## [REQUIRED ACTIONS]
1. In the Hurricane Bret report, where is the Adventist Disaster Response relief team on standby?
2. Resume the Hurricane Bret report from its last sentence and carry it forward.
*** EXERCISE PASSAGE ***
Dangerous storm threatens Texas

BY GEORGE PIPER | CORPUS CHRISTI, Texas | August 22, 1999


CORPUS CHRISTI, Texas (Aug. 22, 1999) - Sunday promises to be no day of rest

for Texas' southern Gulf Coast as Hurricane Bret and its Category Four strength

winds bear down on The Lone Star State.

The latest forecast has the storm hitting the shore Sunday evening or Monday

morning near Corpus Christi, according to the National Hurricane Center.

With the storm tracking farther north than earlier anticipated, hurricane

warnings now range from La Pesca, Mexico, to Port O'Connor, Texas. A

hurricane watch extends up the Texas coast to Freeport, and weather

officials may expand that further if the storm continues its northerly

pattern.

Packing 140-mph winds, Bret moved to 135 east-southeast of Brownsville early

Sunday morning. Coastal areas can expect storm surges up to 15 feet with

rainfall total forecast between 8 and 10 inches.

Disaster relief and emergency management officials are preparing for the

resulting storm and its aftermath.

"We put people on alert (Friday), and they stepped it up this morning,"

Larry Buckner, Adventist Disaster Response (Seventh-day Adventist

Community Services) coordinator, said late Saturday. A disaster

relief team is on standby in Keene, Texas, to bring clothing and

toiletries to survivors.

ADR structures its disaster relief teams in clusters of states, much like

Federal Emergency Management Agency regions, and Buckner doesn't anticipate

sending in extra personnel from outside the state. Relief supplies

stockpiles are in good shape, he noted, despite ongoing operations from

early disasters in Nebraska, Kansas and Oklahoma.

The Southwest Texas United Methodist Conference regularly sponsors disaster

training to help clergy and others prepare for the worst, said Richard

Evans, a United Methodist Committee on Relief (UMCOR) representative in Texas.

Members of that conference, which includes Brownsville, have taken the usual

precautions of boarding up windows or evacuating the area, and Evans will be

in contact with UMCOR officials to formulate relief plans after Bret leaves.

In Nueces County, emergency management officials evacuated barrier islands

and readying themselves for a large-scale exodus in the morning, said county

Emergency Management Coordinator Chris Lawrence.
*** End of EXERCISE PASSAGE ***
*** GIVEN ENTRIES ***
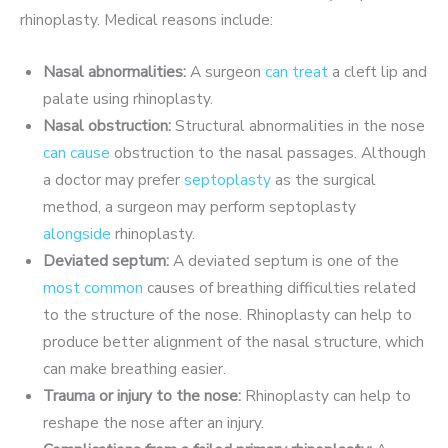
rhinoplasty. Medical reasons include:
Nasal abnormalities:
A surgeon
can treat
a cleft lip and
palate using rhinoplasty.
Nasal obstruction:
Structural abnormalities in the nose
can cause
obstruction to the nasal passages. Although
a doctor may prefer
septoplasty
as the surgical
method, a surgeon may perform septoplasty
alongside
rhinoplasty.
Deviated septum:
A deviated septum is one of the
most common
causes of breathing difficulties related
to the structure of the nose. Rhinoplasty can help to
produce better alignment of the nasal structure, which
can make breathing easier.
Trauma or injury to the nose:
Rhinoplasty can help to
reshape the nose after an injury.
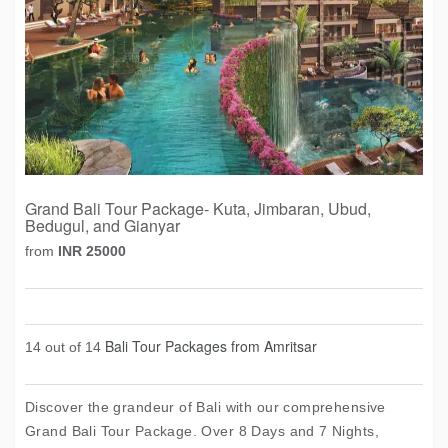
Grand Bali Tour Package- Kuta, Jimbaran, Ubud,
Bedugul, and Gianyar
from
INR 25000
Bali Tour Packages from Amritsar
14 out of 14
Discover the grandeur of Bali with our comprehensive
Grand Bali Tour Package. Over 8 Days and 7 Nights,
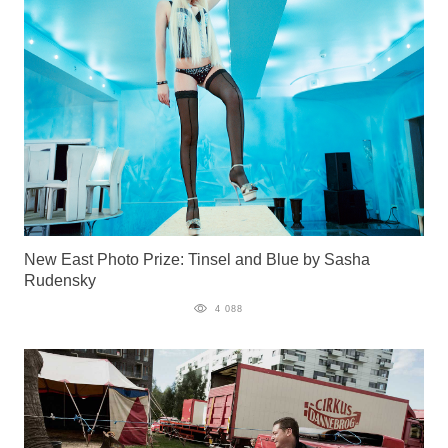
New East Photo Prize: Tinsel and Blue by Sasha
Rudensky
4 088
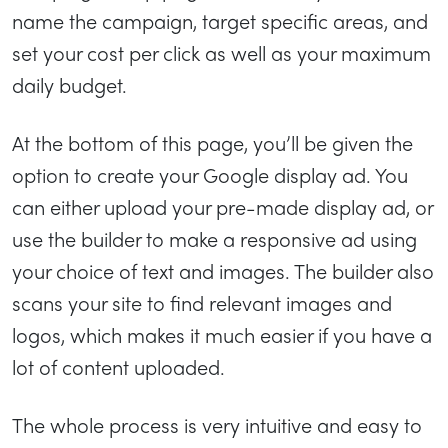
name the campaign, target specific areas, and
set your cost per click as well as your maximum
daily budget.
At the bottom of this page, you’ll be given the
option to create your Google display ad. You
can either upload your pre-made display ad, or
use the builder to make a responsive ad using
your choice of text and images. The builder also
scans your site to find relevant images and
logos, which makes it much easier if you have a
lot of content uploaded.
The whole process is very intuitive and easy to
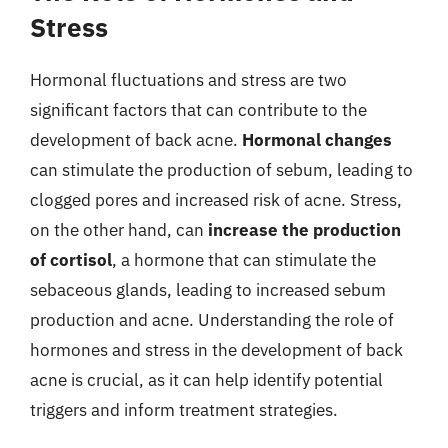
Stress
Hormonal fluctuations and stress are two
significant factors that can contribute to the
development of back acne.
Hormonal changes
can stimulate the production of sebum, leading to
clogged pores and increased risk of acne. Stress,
on the other hand, can
increase the production
of cortisol
, a hormone that can stimulate the
sebaceous glands, leading to increased sebum
production and acne. Understanding the role of
hormones and stress in the development of back
acne is crucial, as it can help identify potential
triggers and inform treatment strategies.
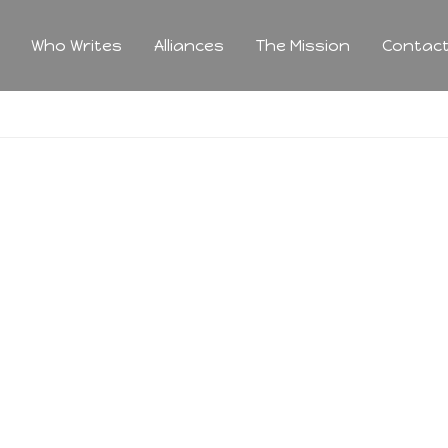
Who Writes
Alliances
The Mission
Contac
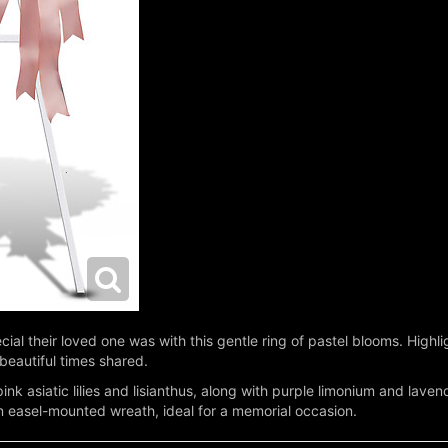
cial their loved one was with this gentle ring of pastel blooms. Highlig
beautiful times shared.
nk asiatic lilies and lisianthus, along with purple limonium and lave
 easel-mounted wreath, ideal for a memorial occasion.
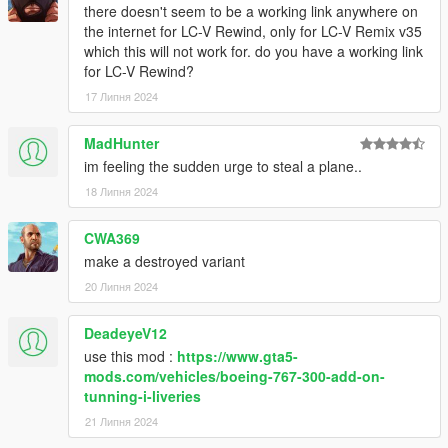
there doesn't seem to be a working link anywhere on
the internet for LC-V Rewind, only for LC-V Remix v35
which this will not work for. do you have a working link
for LC-V Rewind?
17 Липня 2024
MadHunter
im feeling the sudden urge to steal a plane..
18 Липня 2024
CWA369
make a destroyed variant
20 Липня 2024
DeadeyeV12
use this mod :
https://www.gta5-
mods.com/vehicles/boeing-767-300-add-on-
tunning-i-liveries
21 Липня 2024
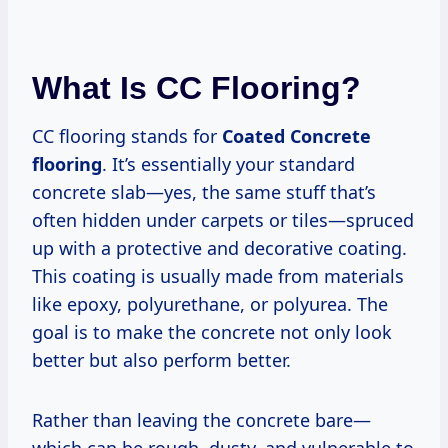
What Is CC Flooring?
CC flooring stands for
Coated Concrete
flooring
. It’s essentially your standard
concrete slab—yes, the same stuff that’s
often hidden under carpets or tiles—spruced
up with a protective and decorative coating.
This coating is usually made from materials
like epoxy, polyurethane, or polyurea. The
goal is to make the concrete not only look
better but also perform better.
Rather than leaving the concrete bare—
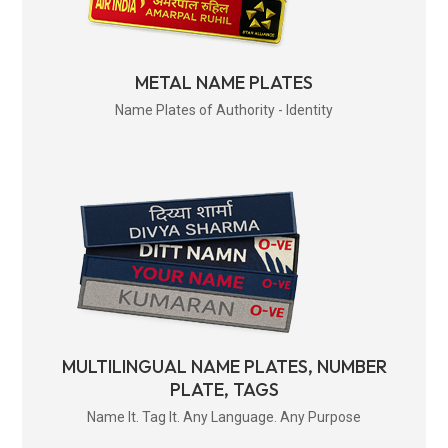
METAL NAME PLATES
Name Plates of Authority - Identity
MULTILINGUAL NAME PLATES, NUMBER
PLATE, TAGS
Name It. Tag It. Any Language. Any Purpose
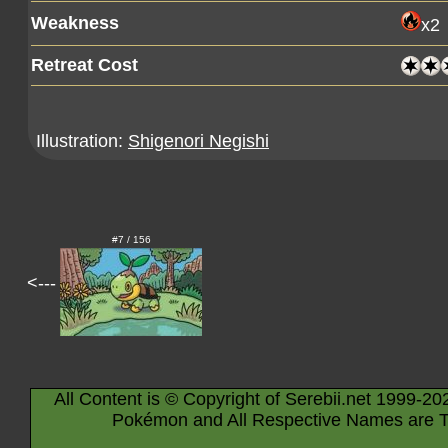
Weakness
x2
Retreat Cost
Illustration:
Shigenori Negishi
#7 / 156
<---
All Content is © Copyright of Serebii.net 1999-20
Pokémon and All Respective Names are T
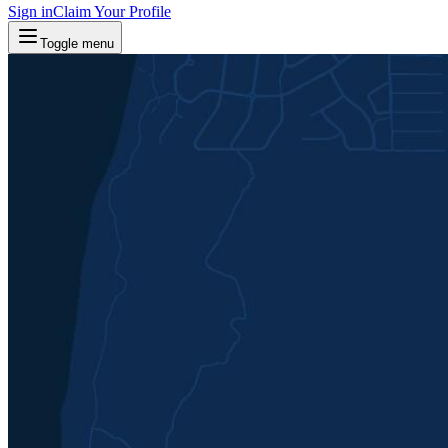
Sign in
Claim Your Profile
Toggle menu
*** End of GIVEN ENTRIES ***
## [RESPONSES FOR EACH TASK]
1. In Keene, Texas.

2.
The county and the city of Corpus Christi operate a joint emergency

management program and have taken the normal coastal stance of hazard

awareness and public education programs for residents. "The community is as

ready as any community can be," he said.

But it's not just the Corpus Christi area rushing to prepare for Bret.

On the Texas-Mexico border -- an earlier target for Bret's landing --

officials in Brownsville and the Mexican city of Matamoros busily prepared

for a direct hit. Emergency management personnel ordered South Padre Island

evacuated by 8 a.m. Sunday and set up hurricane shelters. Across the border,

Matamoros city officials evacuated some 7,000 people from low-lying coastal

areas.

Stores were busy Saturday as people buy plywood for windows, bottled water

and other items, says the Rev. Dale Brand, minister at Shepherd of the

Valley Lutheran Church in Brownsville.

"A lot of people are shopping and getting supplies," he says. "We're doing

all we can to get ready for it."

Some of Brand's congregation are heading to inland cities like Laredo to

wait out the storm.

Rain from Bret's outer reaches began falling Saturday afternoon. The

precipitation is welcome in southern Texas, which has experienced drought

conditions for five years. But tropical rains can be a curse as well. Last

year, Tropical Storm Charley dumped 18 inches of rain and caused flooding in

Del Rio, Texas, killing 19 people.

Bret, the first Atlantic hurricane of 1999, could make landfall Sunday or

Monday. If so, it would be the first hurricane to hit Texas in 10 years when

Hurricane Jerry killed three people in October 1989 and the first in

southern Texas since Hurricane Gilbert in 1988. It's the state's longest

non-hurricane period since recordkeeping began in 1871.

While Bret poses an immediate concern, Tropical Storm Cindy reached

hurricane status late Saturday, and could be in the Caribbean or the U.S.

East Coast later this week.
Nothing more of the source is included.